### REQUEST
Word for word, print out all of the data, omitting every image.

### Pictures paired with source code
╭──
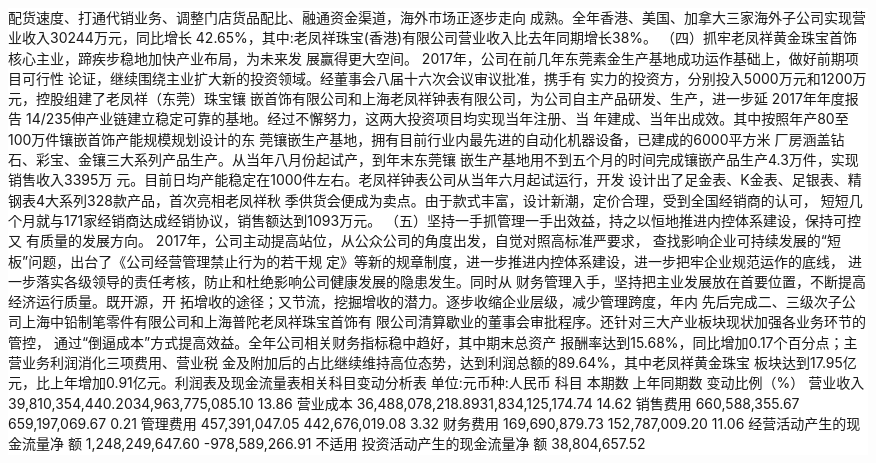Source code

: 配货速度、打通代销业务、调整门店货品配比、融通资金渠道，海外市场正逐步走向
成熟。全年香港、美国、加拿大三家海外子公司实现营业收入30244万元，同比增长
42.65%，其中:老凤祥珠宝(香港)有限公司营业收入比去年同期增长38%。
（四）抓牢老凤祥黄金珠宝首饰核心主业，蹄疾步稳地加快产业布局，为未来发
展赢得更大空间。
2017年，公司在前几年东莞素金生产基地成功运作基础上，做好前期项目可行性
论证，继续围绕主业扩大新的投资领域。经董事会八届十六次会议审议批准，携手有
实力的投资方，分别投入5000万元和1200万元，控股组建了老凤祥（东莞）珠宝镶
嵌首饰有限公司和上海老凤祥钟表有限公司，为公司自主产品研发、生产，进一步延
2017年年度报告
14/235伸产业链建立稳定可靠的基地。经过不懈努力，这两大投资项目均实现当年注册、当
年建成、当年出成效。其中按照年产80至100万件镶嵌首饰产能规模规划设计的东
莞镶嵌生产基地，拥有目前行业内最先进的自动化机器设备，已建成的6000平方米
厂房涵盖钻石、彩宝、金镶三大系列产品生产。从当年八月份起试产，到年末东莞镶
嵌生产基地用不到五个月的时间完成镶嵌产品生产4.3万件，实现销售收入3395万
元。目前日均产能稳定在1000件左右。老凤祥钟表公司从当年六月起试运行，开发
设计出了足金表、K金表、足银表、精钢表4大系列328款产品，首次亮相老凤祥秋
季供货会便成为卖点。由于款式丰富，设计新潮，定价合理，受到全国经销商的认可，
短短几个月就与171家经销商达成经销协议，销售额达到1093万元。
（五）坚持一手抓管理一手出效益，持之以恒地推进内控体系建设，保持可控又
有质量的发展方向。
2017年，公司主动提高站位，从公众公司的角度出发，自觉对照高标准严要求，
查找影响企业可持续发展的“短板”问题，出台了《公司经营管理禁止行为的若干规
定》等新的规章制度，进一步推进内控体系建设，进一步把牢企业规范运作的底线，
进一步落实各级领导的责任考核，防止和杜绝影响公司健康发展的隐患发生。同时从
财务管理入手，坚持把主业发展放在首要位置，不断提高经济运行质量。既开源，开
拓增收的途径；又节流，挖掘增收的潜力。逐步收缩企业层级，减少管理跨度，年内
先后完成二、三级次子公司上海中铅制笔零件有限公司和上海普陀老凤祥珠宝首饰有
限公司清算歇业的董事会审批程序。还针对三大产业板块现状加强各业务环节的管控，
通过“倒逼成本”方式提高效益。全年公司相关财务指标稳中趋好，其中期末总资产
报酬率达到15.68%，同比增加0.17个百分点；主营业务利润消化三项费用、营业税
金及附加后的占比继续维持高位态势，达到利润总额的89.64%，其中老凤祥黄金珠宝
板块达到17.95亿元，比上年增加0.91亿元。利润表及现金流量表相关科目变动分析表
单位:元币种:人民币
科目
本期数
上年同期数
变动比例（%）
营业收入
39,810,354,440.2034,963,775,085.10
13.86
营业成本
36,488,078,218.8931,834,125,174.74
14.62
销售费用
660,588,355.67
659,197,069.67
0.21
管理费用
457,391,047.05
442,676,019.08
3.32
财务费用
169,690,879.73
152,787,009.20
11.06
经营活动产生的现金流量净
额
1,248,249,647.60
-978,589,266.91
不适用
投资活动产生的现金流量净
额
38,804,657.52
╰──
### ANSWER TO THE PROBLEM
Source code

: 配货速度、打通代销业务、调整门店货品配比、融通资金渠道，海外市场正逐步走向
成熟。全年香港、美国、加拿大三家海外子公司实现营业收入30244万元，同比增长
42.65%，其中:老凤祥珠宝(香港)有限公司营业收入比去年同期增长38%。
（四）抓牢老凤祥黄金珠宝首饰核心主业，蹄疾步稳地加快产业布局，为未来发
展赢得更大空间。
2017年，公司在前几年东莞素金生产基地成功运作基础上，做好前期项目可行性
论证，继续围绕主业扩大新的投资领域。经董事会八届十六次会议审议批准，携手有
实力的投资方，分别投入5000万元和1200万元，控股组建了老凤祥（东莞）珠宝镶
嵌首饰有限公司和上海老凤祥钟表有限公司，为公司自主产品研发、生产，进一步延
2017年年度报告
14/235伸产业链建立稳定可靠的基地。经过不懈努力，这两大投资项目均实现当年注册、当
年建成、当年出成效。其中按照年产80至100万件镶嵌首饰产能规模规划设计的东
莞镶嵌生产基地，拥有目前行业内最先进的自动化机器设备，已建成的6000平方米
厂房涵盖钻石、彩宝、金镶三大系列产品生产。从当年八月份起试产，到年末东莞镶
嵌生产基地用不到五个月的时间完成镶嵌产品生产4.3万件，实现销售收入3395万
元。目前日均产能稳定在1000件左右。老凤祥钟表公司从当年六月起试运行，开发
设计出了足金表、K金表、足银表、精钢表4大系列328款产品，首次亮相老凤祥秋
季供货会便成为卖点。由于款式丰富，设计新潮，定价合理，受到全国经销商的认可，
短短几个月就与171家经销商达成经销协议，销售额达到1093万元。
（五）坚持一手抓管理一手出效益，持之以恒地推进内控体系建设，保持可控又
有质量的发展方向。
2017年，公司主动提高站位，从公众公司的角度出发，自觉对照高标准严要求，
查找影响企业可持续发展的“短板”问题，出台了《公司经营管理禁止行为的若干规
定》等新的规章制度，进一步推进内控体系建设，进一步把牢企业规范运作的底线，
进一步落实各级领导的责任考核，防止和杜绝影响公司健康发展的隐患发生。同时从
财务管理入手，坚持把主业发展放在首要位置，不断提高经济运行质量。既开源，开
拓增收的途径；又节流，挖掘增收的潜力。逐步收缩企业层级，减少管理跨度，年内
先后完成二、三级次子公司上海中铅制笔零件有限公司和上海普陀老凤祥珠宝首饰有
限公司清算歇业的董事会审批程序。还针对三大产业板块现状加强各业务环节的管控，
通过“倒逼成本”方式提高效益。全年公司相关财务指标稳中趋好，其中期末总资产
报酬率达到15.68%，同比增加0.17个百分点；主营业务利润消化三项费用、营业税
金及附加后的占比继续维持高位态势，达到利润总额的89.64%，其中老凤祥黄金珠宝
板块达到17.95亿元，比上年增加0.91亿元。利润表及现金流量表相关科目变动分析表
单位:元币种:人民币
科目
本期数
上年同期数
变动比例（%）
营业收入
39,810,354,440.2034,963,775,085.10
13.86
营业成本
36,488,078,218.8931,834,125,174.74
14.62
销售费用
660,588,355.67
659,197,069.67
0.21
管理费用
457,391,047.05
442,676,019.08
3.32
财务费用
169,690,879.73
152,787,009.20
11.06
经营活动产生的现金流量净
额
1,248,249,647.60
-978,589,266.91
不适用
投资活动产生的现金流量净
额
38,804,657.52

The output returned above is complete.